Stranamente ciò che più tormentava Trevor erano le catene. Gli impedivano di crollare a terra e gli facevano esplodere le vene nei polsi per i quali era appeso.

Sentiva nella bocca il sapore acre del proprio sangue, il cui fetore si combinava a quello della muffa e degli escrementi a pochi centimetri da lui.

Ogni movimento gli procurava delle fitte lancinanti ai fianchi e al torace: doveva avere qualche costola rotta. Se almeno avesse potuto accasciarsi a terra avrebbe trovato il conforto del pavimento lurido, invece era inchiodato al soffitto da quelle catene, con le ginocchia che non lo sostenevano più.

Faceva maledettamente freddo. La cella buia in cui si trovava Trevor doveva essere sotterranea, come suggeriva l’umidità che gli entrava nelle carni nude e tremanti.

Cosa aspettavano a ucciderlo? Ormai avevano vinto, non c’era più niente in cui Trevor potesse essere utile ai suoi carcerieri. Mantenerlo in vita era per loro solo uno spreco di tempo e di denaro. Prima o poi si sarebbero stufati di averlo tra i piedi e se ne sarebbero sbarazzati. Trevor non vedeva l’ora: un colpo di fucile e tutto sarebbe finito per sempre.

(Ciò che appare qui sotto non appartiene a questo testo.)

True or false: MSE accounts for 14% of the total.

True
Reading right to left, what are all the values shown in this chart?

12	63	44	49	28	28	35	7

Sentì un leggero clangore sopra la sua testa. Doveva essere un piccione che si era posato sopra la grata della presa d’aerazione della segreta. Di tanto in tanto udiva il greve tubare degli uccelli che si appollaiavano sulla grata; sembravano intonare uno struggente requiem apposta per lui.

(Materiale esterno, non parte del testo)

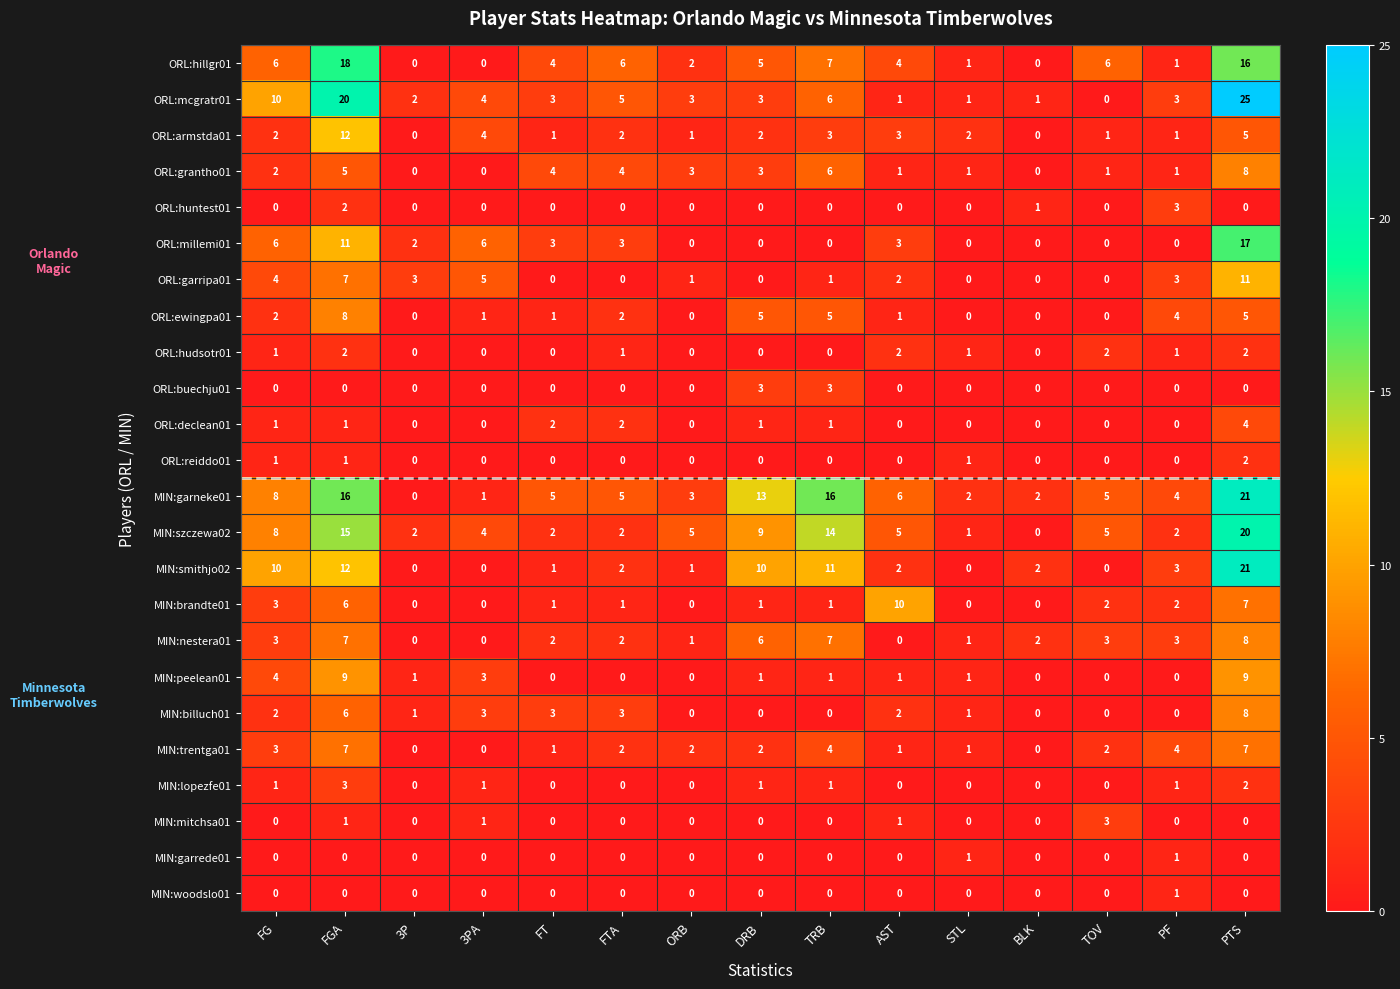

What is the maximum value shown in the chart?

25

Durante la prigionia Trevor aveva imparato ad apprezzarli: erano gli unici esseri viventi che era in grado di percepire all’infuori dei suoi aguzzini.

– Com’è il tempo lì fuori, amico? – mormorò l’uomo, scioccamente.

Il sangue rifluì dalle ferite nella bocca ancora fresche e per un momento Trevor se ne sentì soffocare. Forse il suo corpo stava cedendo; forse aveva finalmente deciso di lasciarlo morire.

“Beth…” pensò, sputando un grumo ematico. Un pensiero doloroso, come una nuova sprangata in grado di fracassargli la scatola toracica e dilaniargli il cuore. Chissà quanto stava soffrendo da quando lui era scomparso. Magari credeva che l’avesse abbandonata per inseguire la sua causa, probabilmente credeva perfino che fosse già morto.

La verità, invece, era immensamente più crudele. Se Beth l’avesse conosciuta sarebbe piombata in una disperazione molto più profonda di quella in cui avrebbe potuto gettarla qualsiasi congettura. Razionalmente Trevor avrebbe dovuto auspicare che Beth non sapesse mai come stavano le cose e continuasse a ritenerlo nascosto in un bunker o ucciso a colpi d’arma da fuoco, ma non ce la faceva. Era l’unico uomo in tutto il Sistema Solare a subire quanto stava subendo lui e nessuno ne avrebbe mai saputo nulla: come poteva desiderare di essere dimenticato anche dalla sua donna?

Sentì un rumore sordo provenire da fuori. Stavolta i piccioni non c’entravano niente: era lo schiocco di una porta che si apriva. Trevor fu attraversato da capo a piedi da un tremore convulso, ma non a causa del gelo della cella.

Un ronzio annunciò che l’accesso della prigione si stava spalancando, poi un’ondata di luce gli ferì gli occhi abituati all’oscurità. Il calpestio infernale degli stivali cessò quando una manciata di uomini fu vicina al prigioniero.